◆ TASK INSTRUCTIONS ◆
Taking the line with "取到灰绿色，泡芙球蘑菇提取到" as the first and the line with "Versicherung? Wollen Sie ein Lokal für eine" as the last, set down the lines below exactly, pictures excluded.

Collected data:
══════════

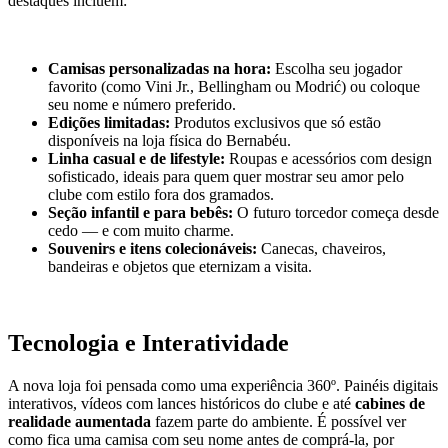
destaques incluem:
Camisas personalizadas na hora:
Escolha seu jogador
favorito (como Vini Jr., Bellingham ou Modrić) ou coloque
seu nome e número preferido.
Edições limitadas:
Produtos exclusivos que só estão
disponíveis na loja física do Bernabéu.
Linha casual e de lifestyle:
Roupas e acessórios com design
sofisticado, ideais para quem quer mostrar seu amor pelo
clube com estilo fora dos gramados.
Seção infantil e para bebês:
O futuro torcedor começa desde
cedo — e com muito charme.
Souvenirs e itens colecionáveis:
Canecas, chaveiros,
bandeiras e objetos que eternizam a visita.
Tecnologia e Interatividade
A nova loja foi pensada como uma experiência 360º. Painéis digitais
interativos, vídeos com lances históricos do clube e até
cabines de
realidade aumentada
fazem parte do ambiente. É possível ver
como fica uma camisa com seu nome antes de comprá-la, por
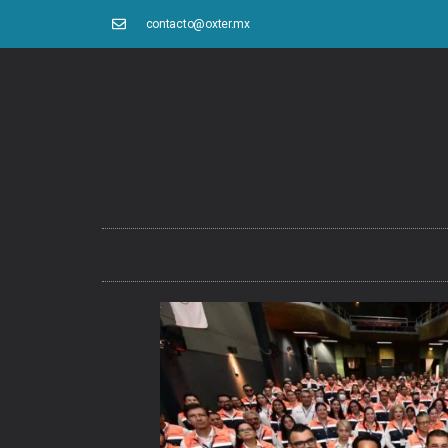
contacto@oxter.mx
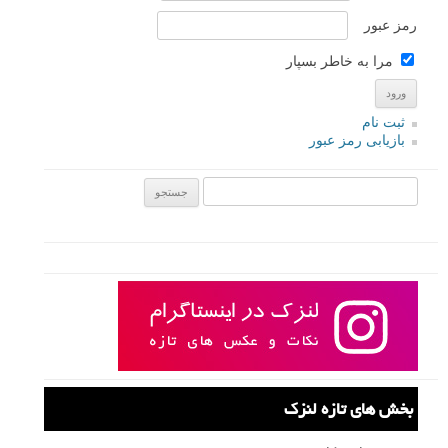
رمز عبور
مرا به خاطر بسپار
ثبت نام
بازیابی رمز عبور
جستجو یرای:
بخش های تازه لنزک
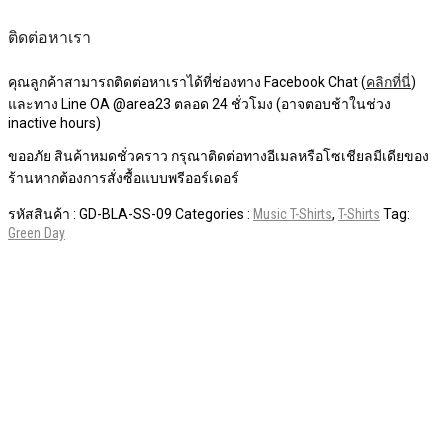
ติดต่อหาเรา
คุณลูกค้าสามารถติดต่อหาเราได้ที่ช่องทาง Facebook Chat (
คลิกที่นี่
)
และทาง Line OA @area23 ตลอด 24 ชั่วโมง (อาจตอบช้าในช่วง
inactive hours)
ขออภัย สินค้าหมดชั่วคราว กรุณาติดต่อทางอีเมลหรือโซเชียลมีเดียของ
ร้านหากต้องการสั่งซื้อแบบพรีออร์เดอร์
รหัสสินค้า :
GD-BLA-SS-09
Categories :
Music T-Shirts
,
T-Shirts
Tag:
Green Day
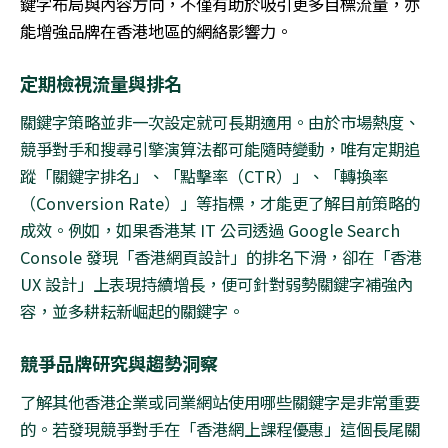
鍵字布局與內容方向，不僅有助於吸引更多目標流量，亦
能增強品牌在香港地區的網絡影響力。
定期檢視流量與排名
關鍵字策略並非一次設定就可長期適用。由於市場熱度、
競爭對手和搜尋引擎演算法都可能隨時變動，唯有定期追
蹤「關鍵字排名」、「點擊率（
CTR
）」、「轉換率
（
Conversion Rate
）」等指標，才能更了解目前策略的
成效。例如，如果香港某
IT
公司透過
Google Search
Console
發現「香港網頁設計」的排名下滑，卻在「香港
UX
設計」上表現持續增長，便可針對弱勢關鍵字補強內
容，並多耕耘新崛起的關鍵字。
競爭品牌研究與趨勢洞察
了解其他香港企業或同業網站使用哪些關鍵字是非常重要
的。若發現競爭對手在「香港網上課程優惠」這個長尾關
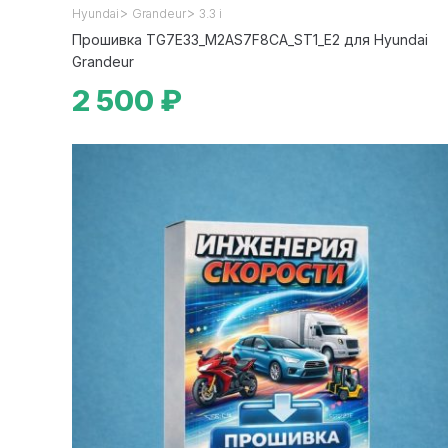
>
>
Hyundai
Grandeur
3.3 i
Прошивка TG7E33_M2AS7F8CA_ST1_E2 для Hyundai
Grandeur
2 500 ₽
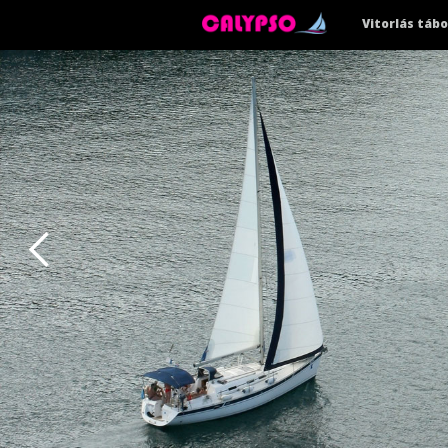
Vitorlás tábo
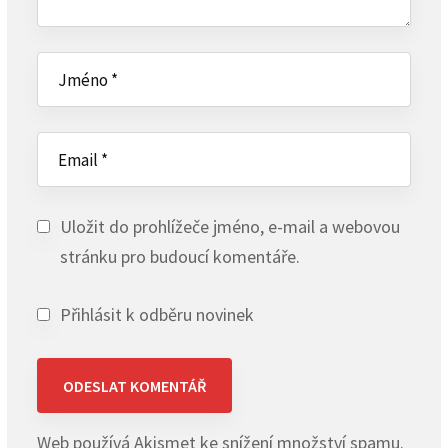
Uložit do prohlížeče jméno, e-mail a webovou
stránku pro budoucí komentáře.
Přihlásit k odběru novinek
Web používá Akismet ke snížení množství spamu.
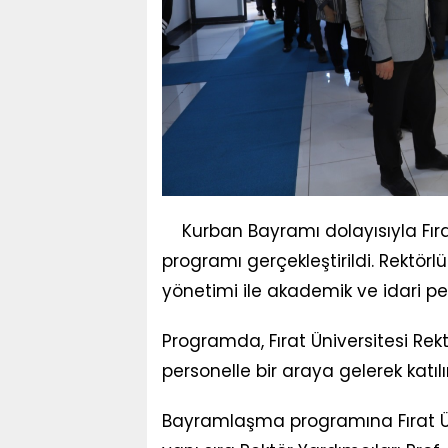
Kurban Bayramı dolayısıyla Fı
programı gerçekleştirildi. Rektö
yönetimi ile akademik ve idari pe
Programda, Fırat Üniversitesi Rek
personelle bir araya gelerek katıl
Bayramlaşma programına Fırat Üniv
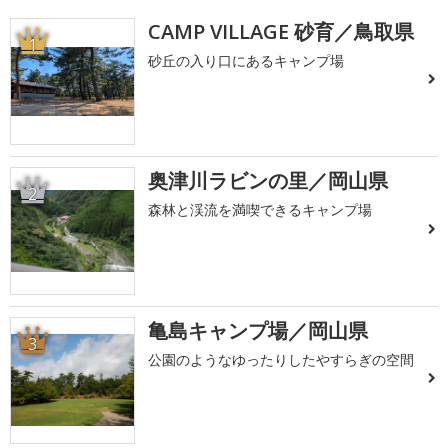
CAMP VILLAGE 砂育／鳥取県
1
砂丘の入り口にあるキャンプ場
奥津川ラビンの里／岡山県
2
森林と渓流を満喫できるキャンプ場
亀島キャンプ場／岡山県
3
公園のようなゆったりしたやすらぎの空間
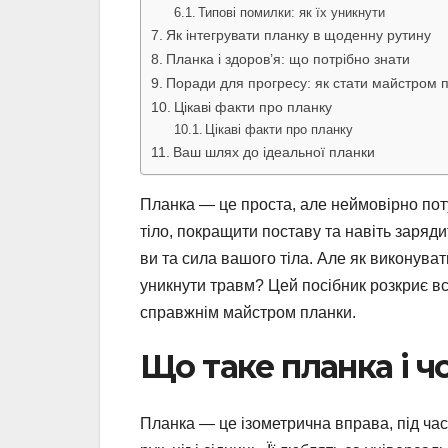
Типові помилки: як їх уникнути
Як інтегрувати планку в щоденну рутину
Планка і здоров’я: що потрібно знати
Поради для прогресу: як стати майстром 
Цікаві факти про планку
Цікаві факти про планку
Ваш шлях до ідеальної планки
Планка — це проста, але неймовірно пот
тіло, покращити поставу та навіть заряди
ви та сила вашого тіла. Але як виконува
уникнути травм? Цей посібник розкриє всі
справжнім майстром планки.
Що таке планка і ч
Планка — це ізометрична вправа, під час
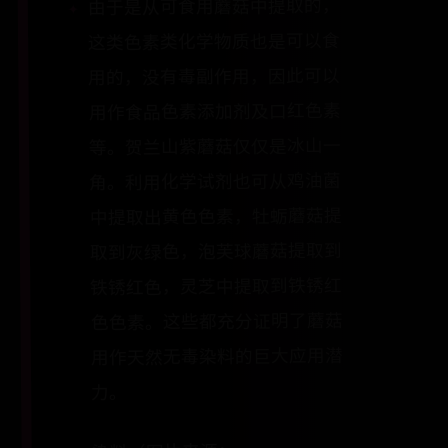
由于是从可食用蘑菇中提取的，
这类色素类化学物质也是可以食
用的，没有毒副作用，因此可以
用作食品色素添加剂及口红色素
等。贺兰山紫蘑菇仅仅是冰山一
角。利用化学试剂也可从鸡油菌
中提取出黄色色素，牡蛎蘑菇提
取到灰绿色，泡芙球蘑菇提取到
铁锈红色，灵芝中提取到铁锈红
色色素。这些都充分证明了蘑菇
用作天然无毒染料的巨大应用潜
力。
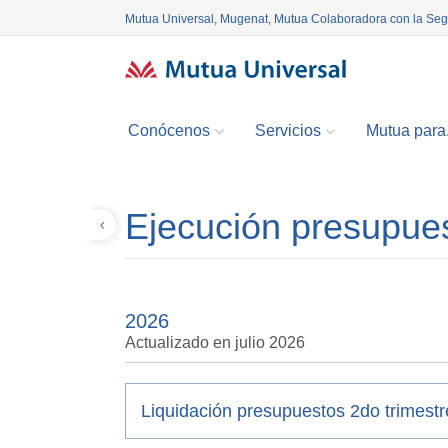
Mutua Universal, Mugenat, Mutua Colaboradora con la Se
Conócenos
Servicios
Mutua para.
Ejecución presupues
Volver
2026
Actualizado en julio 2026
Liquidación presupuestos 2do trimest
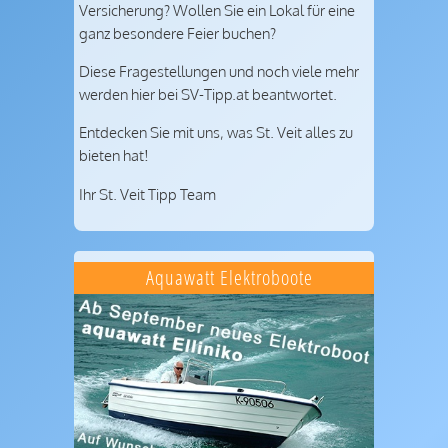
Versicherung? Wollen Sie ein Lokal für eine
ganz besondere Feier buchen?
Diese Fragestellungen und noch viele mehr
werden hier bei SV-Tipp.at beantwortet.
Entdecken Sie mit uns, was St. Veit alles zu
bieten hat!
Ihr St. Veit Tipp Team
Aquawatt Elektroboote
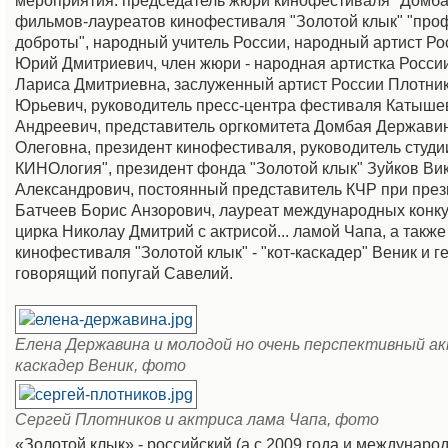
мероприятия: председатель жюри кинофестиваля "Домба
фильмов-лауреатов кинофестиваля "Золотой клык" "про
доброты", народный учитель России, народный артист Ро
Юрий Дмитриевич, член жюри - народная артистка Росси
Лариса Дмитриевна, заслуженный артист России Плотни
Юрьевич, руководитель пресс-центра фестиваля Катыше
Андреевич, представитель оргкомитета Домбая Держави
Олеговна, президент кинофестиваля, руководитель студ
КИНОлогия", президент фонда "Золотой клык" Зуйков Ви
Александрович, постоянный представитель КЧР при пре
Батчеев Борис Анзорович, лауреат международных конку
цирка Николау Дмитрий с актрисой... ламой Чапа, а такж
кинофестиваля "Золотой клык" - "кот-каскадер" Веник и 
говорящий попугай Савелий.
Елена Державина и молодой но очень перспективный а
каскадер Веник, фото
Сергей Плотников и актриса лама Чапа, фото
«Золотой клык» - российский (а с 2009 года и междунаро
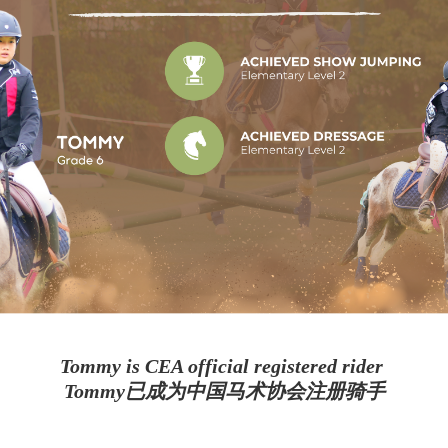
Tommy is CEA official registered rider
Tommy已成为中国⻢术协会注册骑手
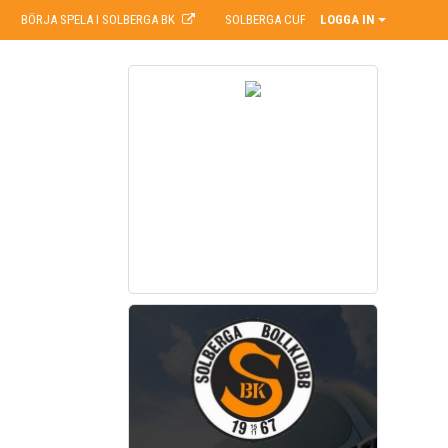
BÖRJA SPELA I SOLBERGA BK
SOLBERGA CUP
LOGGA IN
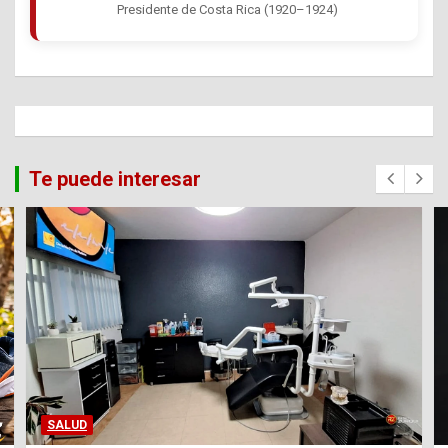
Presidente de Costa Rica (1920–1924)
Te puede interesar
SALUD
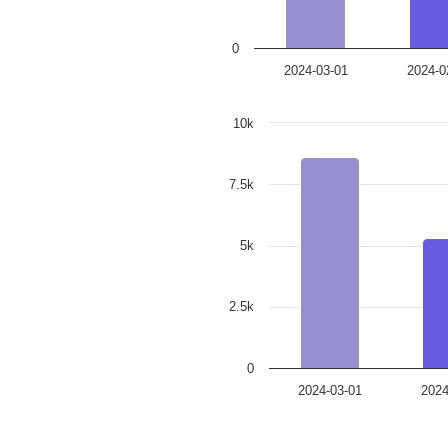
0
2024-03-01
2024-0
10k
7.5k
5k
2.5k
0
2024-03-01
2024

══════════

◆ WRITTEN ANSWER ◆
取到灰绿色，泡芙球蘑菇提取到
铁锈红色，灵芝中提取到铁锈红
色色素。这些都充分证明了蘑菇
用作天然无毒染料的巨大应用潜
力。
Mutua Universal, Mugenat, Mutua Colaboradora con la Se
Conócenos
Servicios
Mutua para.
Ejecución presupues
Volver
2026
Actualizado en julio 2026
Liquidación presupuestos 2do trimest
Versicherung? Wollen Sie ein Lokal für eine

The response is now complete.